March 31, 2016 / 9:11 PM / in 2 years

U.S. companies overpaying for bonds; banks may be to blame: study

NEW YORK (Reuters) - Wall Street banks appear to be routinely mispricing corporate bond issues, potentially costing U.S. companies billions of dollars in excess interest payments, according to a new study by London-based research firm Fideres.

Fideres said it analyzed more than 700 bond issuances between 2010 and 2015, and found that, on average, U.S. corporate bond prices rose over 0.50 percent in the first few days after hitting the market. In comparison, bonds issued by banks rose just over 0.30 percent on average, according to Fideres.

The gains in corporate bond prices reflect strong investor demand for the issues, which in turn suggests that the yields may be overly steep. The higher the yield, the higher the interest payment for the corporate issuer.

Fideres said mispriced bonds cost the issuers of the 700 corporate bonds it studied an estimated $2 billion in excess interest payments. The firm estimated that mispriced bonds cost the whole U.S. corporate bond market as much as $18 billion during the five-year period.

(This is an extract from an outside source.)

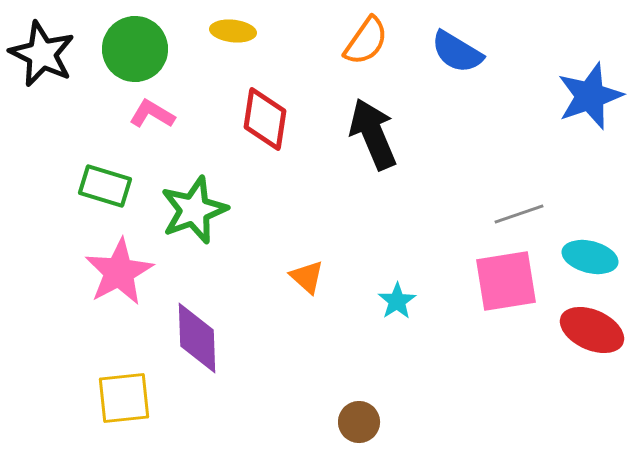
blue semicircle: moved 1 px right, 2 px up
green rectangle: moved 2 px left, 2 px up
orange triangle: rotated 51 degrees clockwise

“When banks advise corporate clients, the bonds are systemically underpriced,” said Alberto Thomas, a former fixed income derivatives banker at UBS and now a partner at Fideres. “But when they do their own bonds, they seem to know exactly where to price them.”

To be sure, banks are among the biggest issuers of bonds and so there are many benchmarks to refer to when setting yields. Non-financial companies tend to tap the debt market less frequently, so setting yields are not as straightforward.

The U.S. corporate bond market has ballooned to more than $1.5 trillion worth of issues last year, from $666 billion in 2002, according to the Securities Industry and Financial Markets Association, as companies took advantage of record low interest rates to raise money.

The fees banks have generated for advising and underwriting new corporate bonds have swollen to more than $16.4 billion last year, from $7.6 billion in 2002, according to Thomson Reuters data.

Fideres said banks may be torn between trying to please the companies issuing the bonds and the investors buying the bonds. When the price of a corporate bond jumps in value after hitting the market, the bondholders score quick and easy profits.

Many big bond investors are among the banks’ largest and most valued clients, whereas most companies who issue bonds do so infrequently though they pay lucrative advisory fees.

Fideres’ past research projects have been used in class action suits against banks. The firm’s mining of market data have helped plaintiffs score over $30 billion in settlements against banks over the alleged rigging of markets in foreign exchange, credit default swaps, precious metals, and other key financial benchmarks.

One of the bonds that Fideres studied was an $800 million issue from Netflix Inc in February 2015. Netflix’s advisers, JP Morgan Chase, Goldman Sachs and Morgan Stanley, set a near 6 percent yield on the bonds. When the bonds hit the market, their price jumped around 2.5 percent within three days. Such a big gain indicated that Netflix could have raised the same capital at a lower interest rate, Fideres said.

Spokespersons for JP Morgan, Goldman Sachs and Netflix declined to comment.

There are no known regulatory or other agency investigations into the pricing of corporate bonds, though U.S. banks have come under scrutiny for other debt market practices.

In February 2014, the U.S. Securities Exchange Commission opened an investigation into how Goldman Sachs and Citigroup allocated corporate bonds to investors. The ongoing investigation is focused on whether the banks favored certain large investors over other smaller ones. Goldman Sachs and Citigroup declined to comment on the investigation.